Devant la cour d’assise de Paris comparaissent aujourd’hui quatre hommes soupçonnés d’avoir pris part au braquage de la boutique Chanel de l’avenue Montaigne, en 2016, et de plusieurs crimes et délits connexes.
Au sous-sol de l’impressionnant bâtiment néo-classique du palais de justice de Paris, la salle d’audience est comble. Le procès se tient depuis déjà cinq semaines et arrive bientôt à son terme. Les trois co-accusés se lèvent tour à tour et répondent poliment aux questions de la présidente. L’un d’eux confirme sa participation au vol d’une Range Rover utilisée pendant le braquage de la boutique Chanel de l’avenue Montaigne. En 2016, quatre individus masqués et armés dévalisent les lieux et repartent avec un butin de près de 2 millions d’euros de bijoux et de montres. À la suite d’une enquête minutieuse, la police associe au braquage une équipe solidement organisée, et certains de ses membres à d’autres crimes et délits : le vol d’un véhicule de transfert de fonds, la constitution d’un stock d’armes lourdes et d’explosifs, et un autre braquage plus ancien, celui de la boutique Chopard.
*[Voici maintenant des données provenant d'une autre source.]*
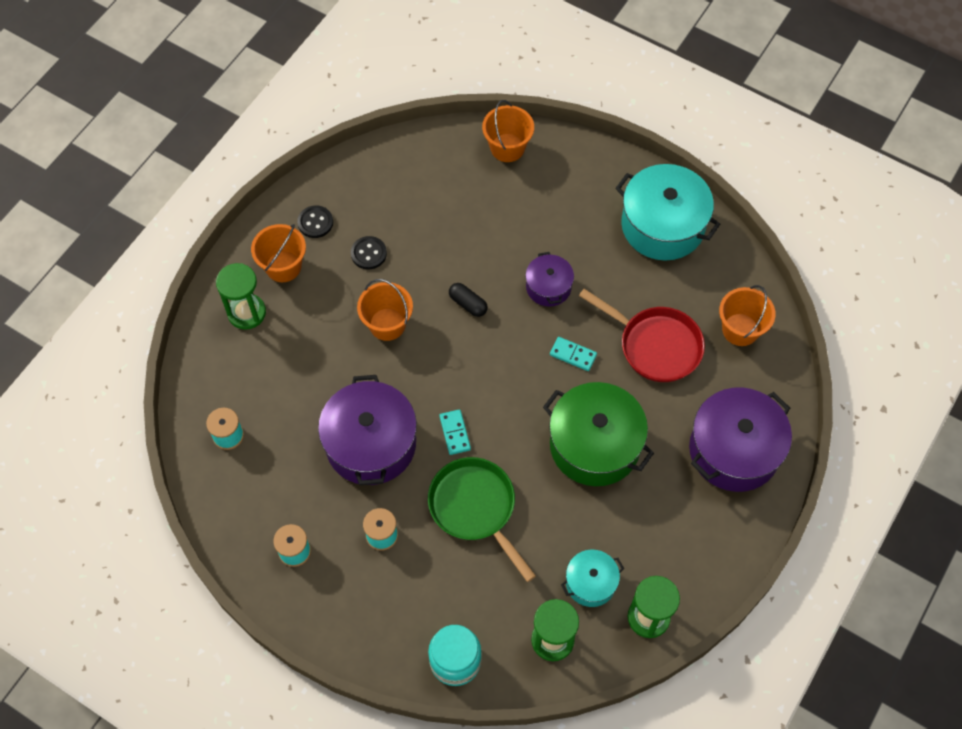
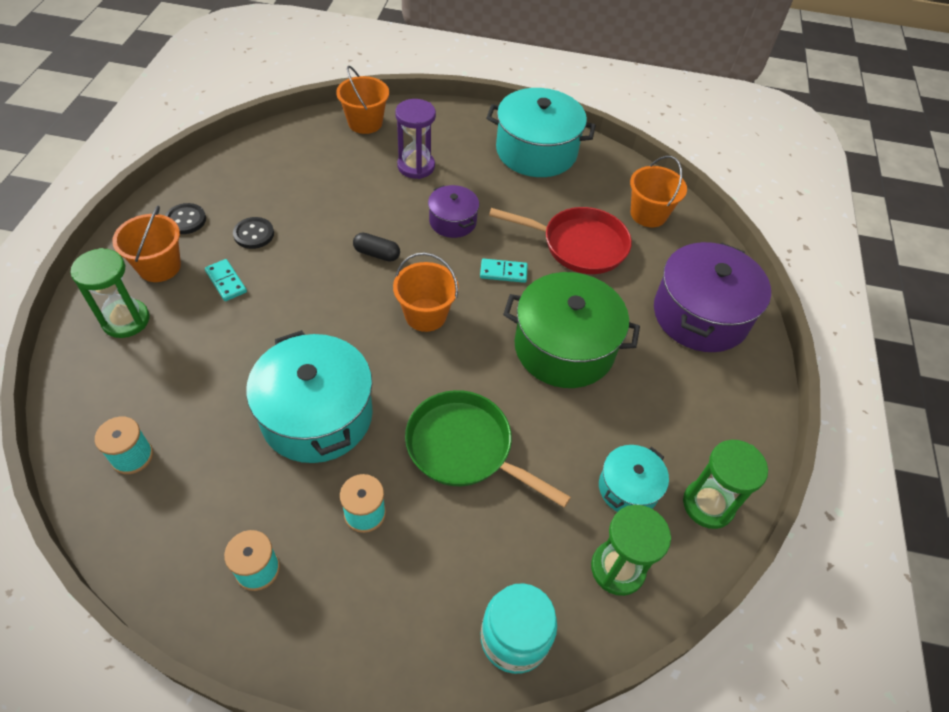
camera: 25 degrees left, 10 degrees down
(371, 444) = (317, 415): purple pot -> turquoise pot
(387, 324) = (296, 292): orange bucket -> orange bucket (425, 315)
(455, 433) = (410, 377): turquoise domino -> turquoise domino (226, 281)
(537, 214) = (416, 166): none -> purple hourglass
Dénégation des braqueurs présumés
L’audition terminée, la présidente s’adresse à l’accusé principal, Joseph Toffa. Elle rappelle son rôle présumé dans le braquage ; les clés d’une moto, vue sur les lieux, retrouvées chez lui ; ses liens avec les autres têtes pensantes ; la cache d’armes localisée chez une « mule » en contact avec l’un des membres de la bande. Sa cape rouge drapée sur sa robe noire, elle affirme que tout tend à démontrer la participation de M. Toffa au braquage. Lui, debout, répond d’un ton plaintif, les mains suppliantes : « Moi Madame, je comprends rien à ce que vous me dites. Vous me parlez d’une dame là, où vous avez retrouvé les armes : je la connais pas. D’ailleurs vous avez pas retrouvé mes empreintes dessus. » Il a déjà admis sa participation à des délits et crimes connexes, mais jamais au braquage. Il nie aussi la proximité de ses relations avec les autres membres de la bande. La présidente reste patiente mais souligne avec ironie les incohérences, voire la mauvaise foi de l’accusé.
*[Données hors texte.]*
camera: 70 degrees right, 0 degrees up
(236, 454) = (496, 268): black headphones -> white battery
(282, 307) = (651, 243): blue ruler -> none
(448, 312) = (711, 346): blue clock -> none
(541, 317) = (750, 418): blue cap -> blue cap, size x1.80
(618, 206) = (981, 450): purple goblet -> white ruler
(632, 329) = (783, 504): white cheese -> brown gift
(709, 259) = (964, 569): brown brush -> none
“Les victimes ont besoin d’explications”
Une pause est annoncée : les avocats de la défense discutent, le public chuchote. La reprise présage un moment attendu : la plaidoirie de l’avocat de la partie civile. Après l’énoncé froid de la cour et les dénégations de l’accusé, le registre change. L’avocat, qui représente les employés et la personne morale Chanel, s’exprime. « Depuis 8 ans, la procédure est engagée. Durant les cinq semaines d’audience, 18 jurés et 6 magistrats se sont succédé : ce sont beaucoup de moyens mis en place, et le fruit d’une remarquable enquête de police ». Malgré ce constat, dégager des liens solides entre les faits et les preuves est ardu, regrette-il. Il évoque le déroulé du braquage et le traumatisme qui en a découlé pour les employés présents, bien qu’aucun décès n’ait été à déplorer. Une hôtesse de vente a été forcée de se coucher au sol à côté du corps inanimé d’un agent de sécurité, qu’elle a pensé mort : elle a cru pendant de longues minutes que le même sort lui était réservé. Il insiste aussi sur le fait que les braqueurs étaient équipés d’armes lourdes, de gilets pare-balle et de grenades : « Ils étaient visiblement préparés à une fusillade ». Une violence absolue, minimisée selon lui par la justice, qui a profondément marqué les employés. « Les victimes ont besoin d’explications ». Il dénonce aussi le mutisme de la bande. Devant un groupe solidaire et des individus qui refusent de reconnaître leurs implications respectives, les victimes ont du mal à tourner la page. Le jugement attendu vendredi apportera au moins un point final à cette longue procédure judiciaire.